§ TASK DESCRIPTION
From the line containing "focal_mm: 3.7" through the last line below, copy every line exactly, leaving out the pictures.
EXERCISE MATERIALS: Begin
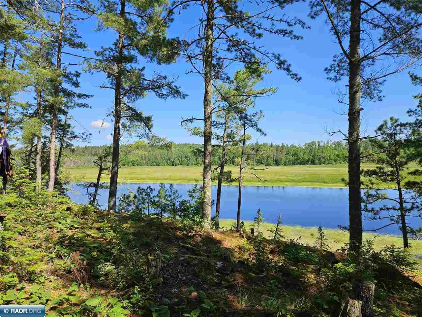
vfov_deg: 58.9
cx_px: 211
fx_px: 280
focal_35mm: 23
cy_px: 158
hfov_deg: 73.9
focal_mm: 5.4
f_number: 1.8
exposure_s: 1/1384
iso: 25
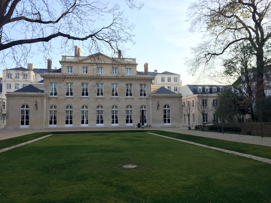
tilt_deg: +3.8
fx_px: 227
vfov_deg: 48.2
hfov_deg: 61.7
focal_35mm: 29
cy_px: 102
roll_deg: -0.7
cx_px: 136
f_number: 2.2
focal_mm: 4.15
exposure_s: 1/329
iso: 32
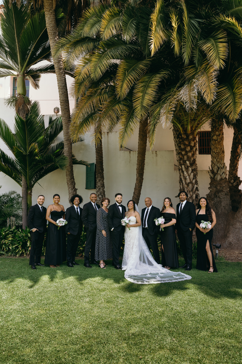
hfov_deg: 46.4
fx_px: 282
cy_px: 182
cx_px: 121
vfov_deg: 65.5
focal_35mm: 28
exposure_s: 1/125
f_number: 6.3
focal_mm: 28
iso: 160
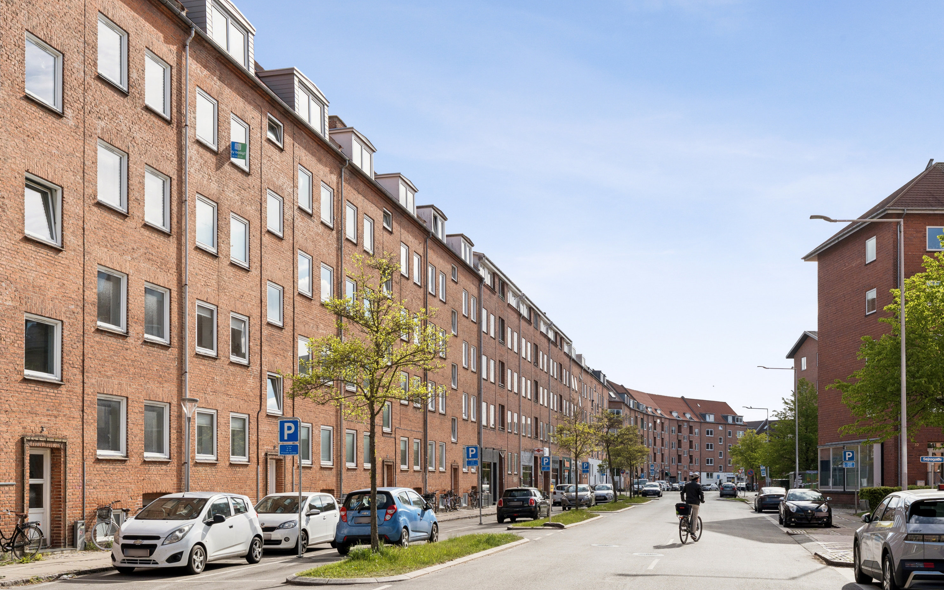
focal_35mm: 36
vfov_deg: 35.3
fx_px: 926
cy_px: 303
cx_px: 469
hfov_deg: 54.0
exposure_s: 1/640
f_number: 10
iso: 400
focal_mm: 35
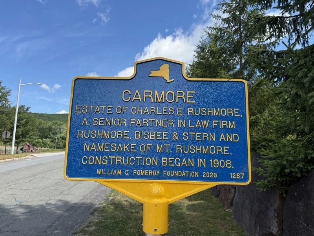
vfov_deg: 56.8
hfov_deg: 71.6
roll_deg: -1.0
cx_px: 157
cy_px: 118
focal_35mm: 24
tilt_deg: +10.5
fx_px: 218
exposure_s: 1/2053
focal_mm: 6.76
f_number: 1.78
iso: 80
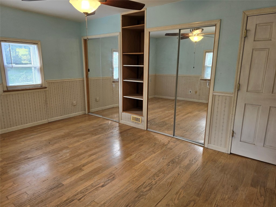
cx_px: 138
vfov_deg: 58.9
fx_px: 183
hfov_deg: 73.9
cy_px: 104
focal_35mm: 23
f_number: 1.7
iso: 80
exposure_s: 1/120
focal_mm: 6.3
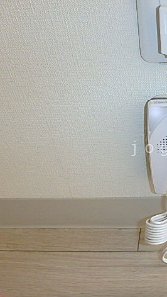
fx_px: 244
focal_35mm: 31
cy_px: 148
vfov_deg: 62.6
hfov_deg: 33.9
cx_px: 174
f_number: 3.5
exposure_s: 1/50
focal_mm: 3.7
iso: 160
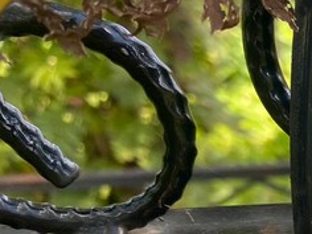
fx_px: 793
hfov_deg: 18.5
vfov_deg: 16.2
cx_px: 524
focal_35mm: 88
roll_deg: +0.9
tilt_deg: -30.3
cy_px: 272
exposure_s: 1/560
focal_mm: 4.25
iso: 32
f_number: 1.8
EXERCISE MATERIALS: End
§ RESPONSE TO THIS EXERCISE
focal_mm: 3.7
iso: 160
fx_px: 793
hfov_deg: 18.5
vfov_deg: 16.2
cx_px: 524
focal_35mm: 88
roll_deg: +0.9
tilt_deg: -30.3
cy_px: 272
exposure_s: 1/560
focal_mm: 4.25
iso: 32
f_number: 1.8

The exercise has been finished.